Passage:
________________________

I’m curious what the real structure of your data is. How do you have millions of records with different dates? you have many records with the same day date in many cases evidently. the consecutive data you want to compare are surveys of what?
I take this opportunity to propose another “toy solution”
grp=IterTools.groupby(isequal∘last ,zip(df.data,df.dates))
ggrp=IterTools.groupby(let c=last(first(first(grp))); x->c= (c-last(first(x))) > Day(1) ? last(first(x)) : c end, grp)
collect(Iterators.flatten([diff(first.(g));missing] for g in Iterators.flatten.(ggrp)))
Another way to get rid of i == length(d) check, and the corresponding branching short-circuit || and ? : operators would be:
t[i]-t[i*(i==length(d))+1] > Day(1)

________________________

[Text extracted from each page]
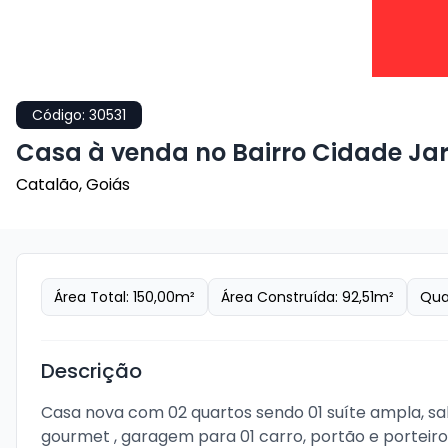
Código:
30531
Casa à venda no Bairro Cidade Ja
Catalão
,
Goiás
Área Total:
150,00
m²
Área Construída:
92,51
m²
Qua
Descrição
Casa nova com 02 quartos sendo 01 suíte ampla, sal
gourmet , garagem para 01 carro, portão e porteir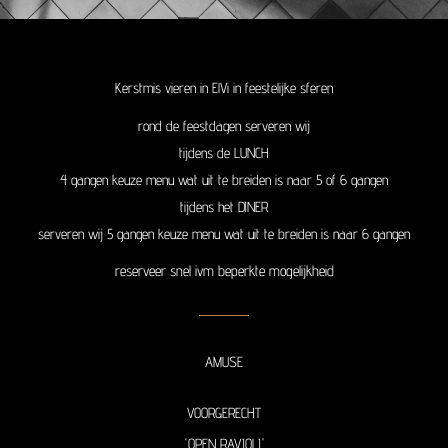
Kerstmis vieren in ElVi in feestelijke sferen
rond de feestdagen serveren wij
tijdens de LUNCH
4 gangen keuze menu wat uit te breiden is naar 5 of 6 gangen
tijdens het DINER
serveren wij 5 gangen keuze menu wat uit te breiden is naar 6 gangen
reserveer snel ivm beperkte mogelijkheid
AMUSE
VOORGERECHT
'OPEN RAVIOLI'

________________________

Directions:
**A)** Answer these questions about the forum excerpt:
(i) What does the writer say they are proposing in the line that begins "I take this opportunity"?
(ii) Which package's groupby is called in the first line of code?
(iii) Which check does the last suggestion aim to remove?
**B)** Set down part of the forum excerpt word for word. Begin at the words "I’m curious what" and stop after "c end, grp)".
**C)** Take the forum excerpt on grouping and comparing dated data further, continuing from its final line.

Answers for this exercise:
**A)**
(i) Another "toy solution"
(ii) IterTools
(iii) The i == length(d) check

**B)**
I’m curious what the real structure of your data is. How do you have millions of records with different dates? you have many records with the same day date in many cases evidently. the consecutive data you want to compare are surveys of what?
I take this opportunity to propose another “toy solution”
grp=IterTools.groupby(isequal∘last ,zip(df.data,df.dates))
ggrp=IterTools.groupby(let c=last(first(first(grp))); x->c= (c-last(first(x))) > Day(1) ? last(first(x)) : c end, grp)

**C)**
This assumes t[length[d]]-t[1] > Day(1) which should be the case when at least 2 days are recorded. The resulting expression:
transform(df,
[:data, :dates] => ((d,t)->[abs(t[i]-t[i*(i!=length(d))+1]) > Day(1) ?
missing : d[i]-d[i+1] for i in 1:length(d)]) => :diff)
Maybe a bit more branch elimination would help:
transform(df,
[:data, :dates] => ((d,t)->[ifelse(abs(t[i]-t[i*(i!=length(d))+1]) > Day(1),
missing, d[i]-d[i*(i!=length(d))+1]) for i in 1:length(d)]) => :diff)
@rocco_sprmnt21 Sorry I didn’t think about the size of the DataFrame and the overhead involved. Yes the actual data set contains maybe 10^2 -10^3 data points daily. Testing with the following larger DataFramemd1 and md2 are still very close. transform has the same order of magnitude as md1 and md2, but allocates more memory.
dr = Date(2020,1,1):Day(1):Date(2030,12,31)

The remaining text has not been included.